Learning something completely unfamiliar as an adult can be a truly transformational experience. By my age, life can begin to settle into humdrum routines. We become (semi) competent. We know what we're good at. We often stop putting ourselves in situations where we're visibly terrible at something. Skateboarding demands the opposite. It asks you to embrace failure very publicly and repeatedly, to spend weeks trying to learn something that a fearless 12-year-old can do in moments without thinking. And yet, that’s absolutely where the magic of it all is.
Every bruise on my knees, every graze on my elbows, every ache in my mid-30s hips feels less like an injury and more like evidence that I had a really good time. Skateboarding has reintroduced fear, excitement, vulnerability and play into my life. It has reminded me what it feels like to be a beginner. As someone assigned female at birth (AFAB), I don't think we're often encouraged to have that relationship with our bodies in adulthood. Many of us become disconnected from our bodies over time: through work and care responsibilities, through ageing and existing in a culture that constantly asks us to think about how our bodies look rather than what they can do. Bodies often become projects and things to improve. For me, skateboarding has shifted that entirely.
For an hour or two, my body is no longer something being observed; it's something being experienced. It's not about how my body appears; it's about whether it can stay over the board for another second. Whether I can commit to a drop-in. Whether I can get back up after falling. Whether I time turning my hips correctly to finally get that half-cab rock to fakie (my ambition this month). For so much of adult life, we're encouraged to think about our bodies as individual projects to improve, but skateboarding reminds me that bodies are relational. We learn through and with each other.
But while skateboarding has transformed my relationship with my body, the thing that has surprised me most is the community. I have spent years working in arts and cultural organisations, previously as a community development officer for a national arts organisation, currently (among many other things) as a researcher for community engagement projects with another national cultural organisation. We (in arts and culture) talk endlessly about community. We build projects around community engagement. We run consultations, outreach programmes and participatory events. Yet on reflection, community is often treated as something external. The community is always somewhere else. It is something organisations reach out to, invite in, work with for six months or a year, and that we return from to our own sacred art bubbles. Community in this sense is a demarcated and commodified and extractable Other.

Illustration by Vaso Michailidou.
I started attending Cat's Friday Skate Club in Edinburgh and like many AFAB folk, I found the idea of walking into a skatepark alone completely intimidating. I didn't know anyone and I wasn't good. But instead, I found one of the most welcoming groups of people I've ever met.
Six months after joining, I started volunteering with the club. I've watched Cat (the organiser) and a group of volunteers work tirelessly to create spaces where people can learn, feel safe and have fun. Sessions move between skateparks and DIY spots across Edinburgh, held together largely through determination, care and a shared love of skateboarding. The encouragement people offer each other is extraordinary. There's no expectation that you need to be good. People celebrate effort. They celebrate trying. They celebrate you for just showing up.

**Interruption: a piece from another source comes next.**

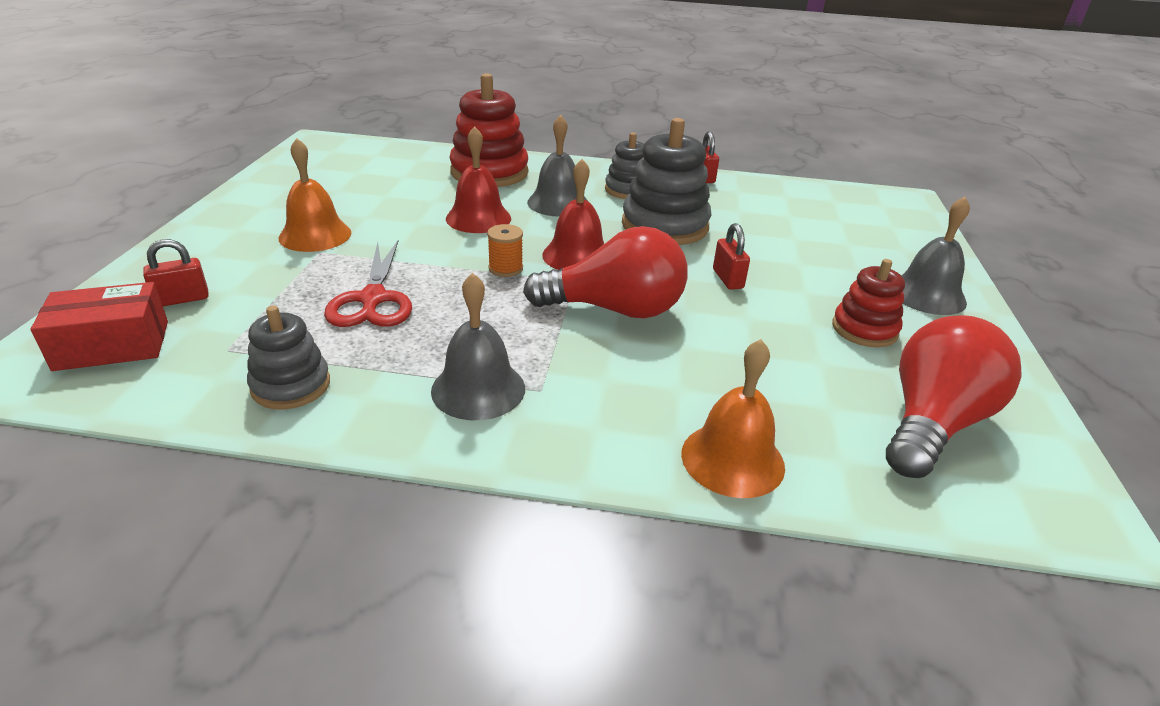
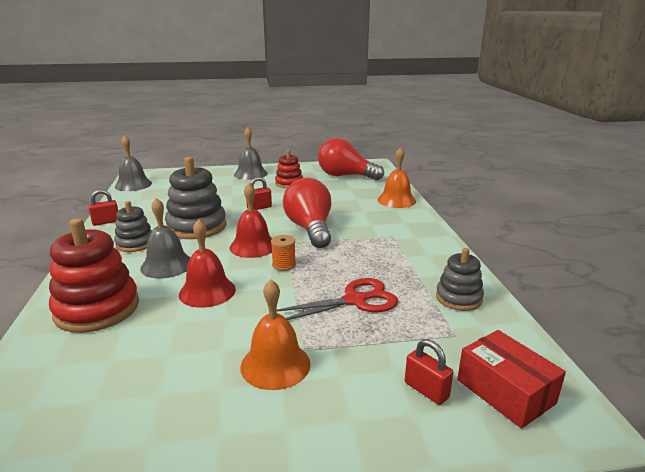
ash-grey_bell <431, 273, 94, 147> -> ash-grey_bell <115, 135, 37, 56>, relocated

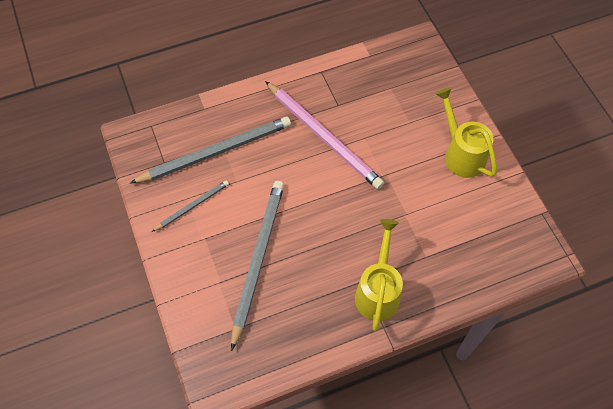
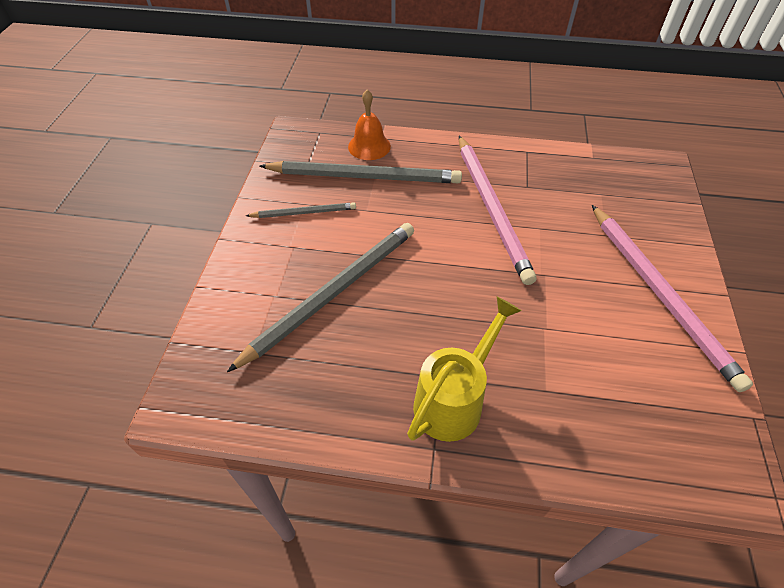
bright_yellow_sprinkling_can <435, 87, 62, 91> -> rosy_wooden_pencil <592, 205, 161, 187>
none -> orange_bell <348, 90, 43, 70>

The skateboarding community is genuinely intergenerational and wonderfully messy. People come from different backgrounds, different ages, different identities and different experiences. The thing connecting everyone is simple: we're all trying to have a good time on a skateboard. It's amazing what becomes possible when people gather around joy.
Skateboarders check in on each other too. Between ridiculous attempts and tricks, conversations drift towards relationships and family, work and mental health. The spaces between skating become places where deep friendships emerge. I jokingly refer to one of my closest skate friends, Katie, as my ‘skate wife.’ We skate together at least once a week. There's something profoundly intimate about helping another person do something they're scared of. Holding someone's hand while they try something new. Standing beside them as they fail. Celebrating wildly when they finally get it.
Two years after stepping onto a skateboard for the first time, I can honestly say that skateboarding has changed how I understand community, how I understand other people, and how I understand my own body.